Erdogan in Germania: l’ipocrisia tedesca e il capolavoro della diplomazia di Ankara
La politica estera di Ankara è caratterizzata dalla sedicente flessibilità con cui la sua diplomazia ha trattato le numerose crisi che hanno colpito il Paese. Se ripensiamo, tra l’altro, alla crisi siriana, al fallito golpe del 2016 e alla questione curda, ne identifichiamo una sfrontatezza quasi machiavellica che però é riuscita a contenere al minimo le ricadute negative per Erdogan ed ha portato la Turchia ad attraversare indenne lunghe fasi di gelo diplomatico, quindi a riprendere i rapporti con gran parte dei suoi vicini mediorientali, europei e con i partner Nato.

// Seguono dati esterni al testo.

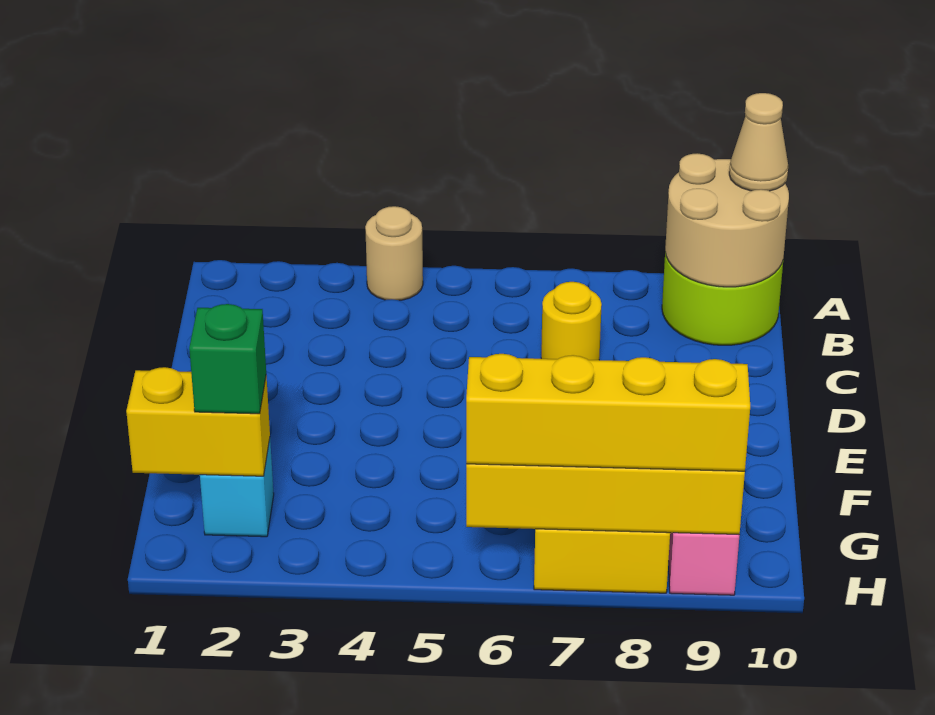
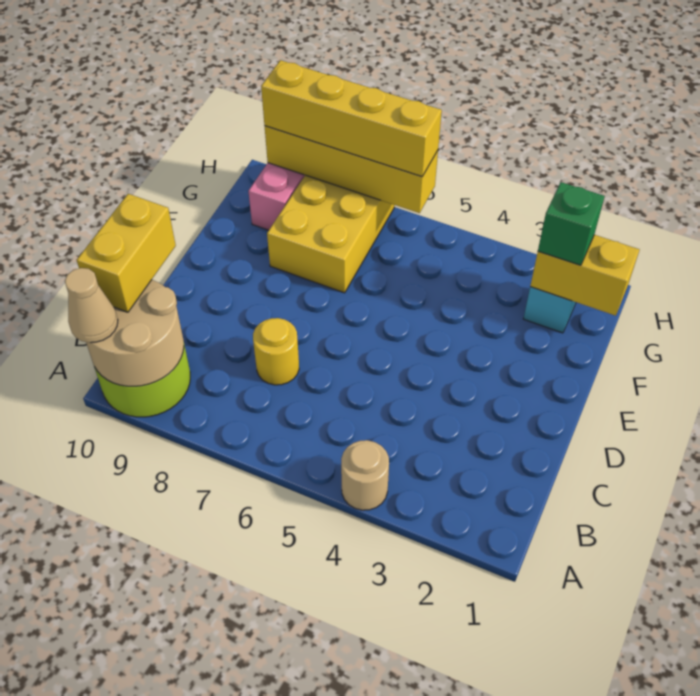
none -> yellow brick B10:C10 level 3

Nel corso dell’ultimo week-end, questa diplomazia si è misurata con le ipocrisie tedesche e sembra essere riuscita ad imporsi sulle vicende che hanno fatto seguito alla visita di Erdogan in Repubblica Federale tedesca. Due giorni politicamente delicati per la diplomazia tedesca, ma soprattutto per tutta la classe politica del Paese e, se vogliamo, anche per tutta l’Europa “tedesco-dipendente”.
La classe politica tedesca si è dimostrata inaffidabile e piena di ipocrisie, pronta a un’apertura di credito senza condizioni nei confronti di Erdogan – autentico nemico della democrazia occidentale – e altrettanto pronta ad inventarsi sanzioni comuni nei confronti di chi il suo Paese e l’intera Europa, intende invece tutelare e proteggere: Victor Orban.
La classe dirigente tedesca – ormai “affaticata” dalla cattiva coscienza che dimostra la cancelliera Merkel, al suo ultimo mandato e che ha dovuto digerire la visita del dittatore turco proprio nel giorno dell’anniversario degli accordi di Monaco del 30 settembre 1938, (quando con la complicità di inglesi e francesi la diplomazia del Reich era riuscita ad annettere i Sudeti con la sola scusa della predominanza della componente tedesca sugli allora cecoslovacchi) – avrebbe dovuto dimostrarsi perlomeno imbarazzata nell’accogliere un ospite così difficile, un autentico dittatore che ha imprigionato migliaia di oppositori, che si presenta come capo dell’Islam in Europa e che rifiuta di riconoscere persino il genocidio armeno.
Paradossalmente sanzioni comminate ad Orban e tappeto rosso ed onori all’arrivo di Erdogan ma comprensibile difficoltà della intera classe dirigente federale, attestata dalla scarsa partecipazione al pranzo ufficiale, declassato in semplice colazione di lavoro. Ipocrisia e doppiogiochismo quindi messo in atto dalla politica federale per cercare di placare l’ira dei cittadini proprio a qualche giorno dalle importanti elezioni previste in Baviera, che già si annunciano proibitive per la Merkel e per la sua coalizione di governo.
Stesse difficoltà e uguale contorsionismo a Colonia dove la diplomazia turca, nell’ignavia colpevole della sua controparte tedesca, ha sancito il capolavoro politico e mediatico di Erdogan che è riuscito ad inaugurare una delle più grandi moschee europee: 4500 mq, due minareti di oltre 55 metri ed una cupola di 36 metri di circonferenza. Un’opera che è costata dieci anni di lavori, finanziati interamente dal DITIB, l’unione tedesca degli affari islamici, organismo che gestisce 900 luoghi di culto in Germania, con imam di provenienza turca che si occupano, tra l’altro, di opere di delazione e spionaggio nei confronti degli oppositori di Erdogan, un vero braccio organizzato della politica estera del regime turco.
La classe politica federale ha cercato di far credere ai tedeschi, arrivati numerosi a protestare contro la venuta del dittatore turco, che la visita non era stata richiesta ma subìta per ragioni diplomatiche. Certo non è facile poter convincere il popolo, che tutto ciò che stravolge oggi il territorio e il modo di vita federale avvenga così, semplicemente e senza la responsabilità delle autorità: milioni di migranti senza del resto aver deciso l’apertura delle frontiere, senza necessità di visti né di passaporti e senza aver autorizzato i ricongiungimenti familiari; moschee monumentali, islamizzazione massiccia imposta senza alcun confronto politico, costruzioni di edifici di culto che avvengono peraltro senza le necessarie autorizzazioni, da sempre tassative e inderogabile specialmente in repubblica Federale.
Nella storia delle migrazioni in Europa, la Germania sta oggi mostrando ai popoli europei una nuova fase: quella del terrore delle classi politiche di fronte alle reazioni popolari: ormai la tragica sequenza finale della pellicola di una classe politica che rifiuta di assumersi le proprie responsabilità per le decisioni che ha preso negli ultimi anni e che si dimostra sempre più incapace di decidere quelle più opportune per il presente.